For development dependencies:
pip install -e ".[dev]"
Train a Model
CUDA_VISIBLE_DEVICES=0,1,2,3 python scripts/tools/train.py \
--train_type seq \
--data_root_path /path/to/dataset \
--param_path /path/to/model \
--batch_size 4 \
--accumulation_steps 8 \
--max_lr 3e-4 \
--warmup_steps 1000 \
--n_epoch 1
Full reference at Parameter Guide.
Generate Text
python scripts/tools/generate.py \
--param_path /path/to/model \
--input_json_file /path/to/input.json \
--output_json_file /path/to/output.json
Docker
Build and run with Docker (recommended for GPU environments):
# Build image
docker build -t astrai:latest .
# Run with GPU support
docker run --gpus all -it astrai:latest
# Run with specific GPUs
docker run --gpus '"device=0,1"' -it astrai:latest
# Run inference server
docker run --gpus all -p 8000:8000 astrai:latest \
python -m scripts.tools.server --port 8000 --device cuda
# Run with volume mount for data
docker run --gpus all -v /path/to/data:/data -it astrai:latest
# Docker Compose (GPU, default)
docker compose up -d
# Docker Compose (CPU only)
docker compose --profile cpu up -d
Note:
--gpus allis required for CUDA support. Without it,torch.cuda.is_available()will returnFalse.
Start HTTP Server
Start the inference server with OpenAI and Anthropic-compatible HTTP API:
python -m scripts.tools.server --port 8000 --device cuda
Make requests:
# OpenAI-compatible
curl -X POST http://localhost:8000/v1/chat/completions \
-H "Content-Type: application/json" \
-d '{
"messages": [{"role": "user", "content": "Hello"}],
"max_tokens": 512
}'
# OpenAI-compatible streaming
curl -X POST http://localhost:8000/v1/chat/completions \
-H "Content-Type: application/json" \
-d '{
"messages": [{"role": "user", "content": "Tell a story"}],
"stream": true,
"max_tokens": 500
}'
# Anthropic-compatible
curl -X POST http://localhost:8000/v1/messages \
-H "Content-Type: application/json" \
-d '{
"model": "astrai",
"system": "You are a helpful assistant.",
"messages": [{"role": "user", "content": "Hello"}],
"max_tokens": 512
}'
# Anthropic-compatible streaming with stop sequences
curl -X POST http://localhost:8000/v1/messages \
-H "Content-Type: application/json" \
-d '{
"model": "astrai",
"messages": [{"role": "user", "content": "Write a story"}],
"max_tokens": 500,
"stream": true,
"stop_sequences": ["The end"]
}'
# Health check
curl http://localhost:8000/health
Demo
Check out the demos in the scripts/demo/ folder:
# Download pre‑processed data (required before running demos)

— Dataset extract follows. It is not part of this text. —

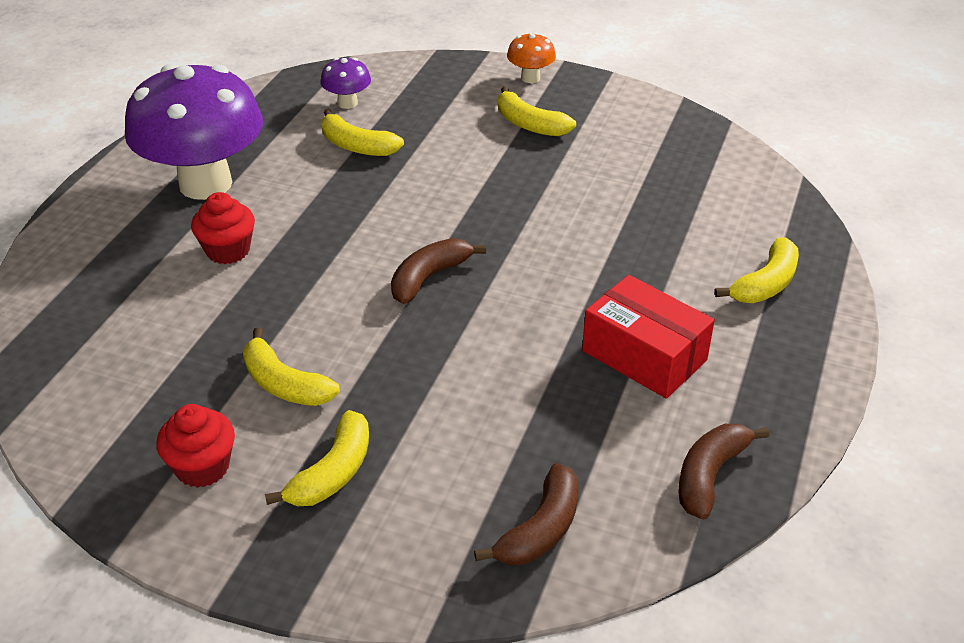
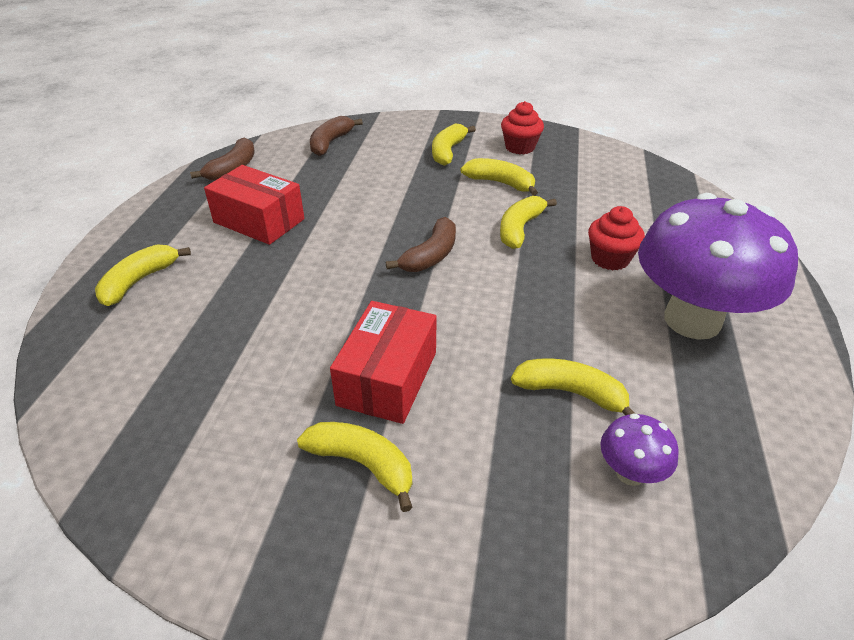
camera: 170 degrees right, 0 degrees up
orange mushroom [507,32,556,83] -> none
none -> red box [330,301,437,424]
none -> yellow banana [500,196,557,249]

python scripts/demo/download.py
# Interactive streaming chat
python scripts/demo/stream_chat.py
# Batch generation
python scripts/demo/generate_batch.py
# Auto‑regressive generation
python scripts/demo/generate_ar.py
Watch a video walkthrough on bilibili.
Documentation
| Document | Description |
|---|---|
| Parameter Guide | Training & inference parameters |
| Design Document | Framework architecture & module design |
| Data Flow | Data processing pipeline details |
| Model Introduction | Model architecture & technical details |
Contributing
We welcome contributions! Please see our Contributing Guidelines for details.
- Fork the repository.
- Create a feature branch.
- Commit your changes.
- Open a Pull Request.
For major changes, please open an issue first to discuss what you would like to change.
Community
- GitHub Issues: Issue Tracker
- Discussions: GitHub Discussions
- HuggingFace: Model Hub
License
This project is licensed under the GPL-3.0 License.
A lightweight Transformer framework designed for both high performance and ease of use.